RAW DATA START
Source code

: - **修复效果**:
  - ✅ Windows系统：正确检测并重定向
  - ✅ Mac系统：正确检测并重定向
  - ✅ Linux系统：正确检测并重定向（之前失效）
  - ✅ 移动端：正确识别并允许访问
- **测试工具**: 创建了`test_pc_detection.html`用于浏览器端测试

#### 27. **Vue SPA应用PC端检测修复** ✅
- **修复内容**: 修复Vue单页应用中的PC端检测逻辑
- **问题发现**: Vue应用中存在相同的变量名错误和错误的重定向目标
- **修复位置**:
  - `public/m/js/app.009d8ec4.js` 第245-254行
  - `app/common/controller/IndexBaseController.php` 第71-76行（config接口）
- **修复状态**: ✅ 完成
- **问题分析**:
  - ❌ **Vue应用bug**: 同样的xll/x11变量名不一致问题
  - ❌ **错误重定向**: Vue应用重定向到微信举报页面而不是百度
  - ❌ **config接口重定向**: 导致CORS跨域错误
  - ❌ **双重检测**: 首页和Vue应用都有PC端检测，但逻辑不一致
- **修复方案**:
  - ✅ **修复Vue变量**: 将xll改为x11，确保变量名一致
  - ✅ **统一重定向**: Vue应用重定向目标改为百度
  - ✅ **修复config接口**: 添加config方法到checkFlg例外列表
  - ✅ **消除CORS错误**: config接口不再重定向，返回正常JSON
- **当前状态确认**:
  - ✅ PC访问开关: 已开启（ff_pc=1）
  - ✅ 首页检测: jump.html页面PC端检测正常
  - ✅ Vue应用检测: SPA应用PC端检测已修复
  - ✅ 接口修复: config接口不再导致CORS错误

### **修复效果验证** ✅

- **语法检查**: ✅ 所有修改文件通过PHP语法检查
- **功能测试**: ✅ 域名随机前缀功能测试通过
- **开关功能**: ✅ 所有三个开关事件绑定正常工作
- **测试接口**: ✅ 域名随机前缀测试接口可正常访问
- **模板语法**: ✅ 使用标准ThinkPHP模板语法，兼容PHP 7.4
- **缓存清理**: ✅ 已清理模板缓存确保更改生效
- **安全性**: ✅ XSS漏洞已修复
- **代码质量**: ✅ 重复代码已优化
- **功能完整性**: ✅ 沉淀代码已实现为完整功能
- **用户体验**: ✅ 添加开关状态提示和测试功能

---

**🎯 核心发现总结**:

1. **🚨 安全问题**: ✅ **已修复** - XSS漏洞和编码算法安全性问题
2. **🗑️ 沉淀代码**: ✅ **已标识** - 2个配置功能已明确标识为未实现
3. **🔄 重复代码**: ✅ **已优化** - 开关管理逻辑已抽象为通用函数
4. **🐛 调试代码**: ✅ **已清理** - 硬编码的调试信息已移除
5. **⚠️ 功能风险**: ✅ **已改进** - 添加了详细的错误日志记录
RAW DATA END
THE PROBLEM ->
Turn the lines from the one containing "- **语法检查**: ✅ 所有修改文件通过PHP语法检查" through the end of the records into a numbered list, leaving out any blank lines.

WRITTEN ANSWER ->
1. - **语法检查**: ✅ 所有修改文件通过PHP语法检查
2. - **功能测试**: ✅ 域名随机前缀功能测试通过
3. - **开关功能**: ✅ 所有三个开关事件绑定正常工作
4. - **测试接口**: ✅ 域名随机前缀测试接口可正常访问
5. - **模板语法**: ✅ 使用标准ThinkPHP模板语法，兼容PHP 7.4
6. - **缓存清理**: ✅ 已清理模板缓存确保更改生效
7. - **安全性**: ✅ XSS漏洞已修复
8. - **代码质量**: ✅ 重复代码已优化
9. - **功能完整性**: ✅ 沉淀代码已实现为完整功能
10. - **用户体验**: ✅ 添加开关状态提示和测试功能
11. ---
12. **🎯 核心发现总结**:
13. 1. **🚨 安全问题**: ✅ **已修复** - XSS漏洞和编码算法安全性问题
14. 2. **🗑️ 沉淀代码**: ✅ **已标识** - 2个配置功能已明确标识为未实现
15. 3. **🔄 重复代码**: ✅ **已优化** - 开关管理逻辑已抽象为通用函数
16. 4. **🐛 调试代码**: ✅ **已清理** - 硬编码的调试信息已移除
17. 5. **⚠️ 功能风险**: ✅ **已改进** - 添加了详细的错误日志记录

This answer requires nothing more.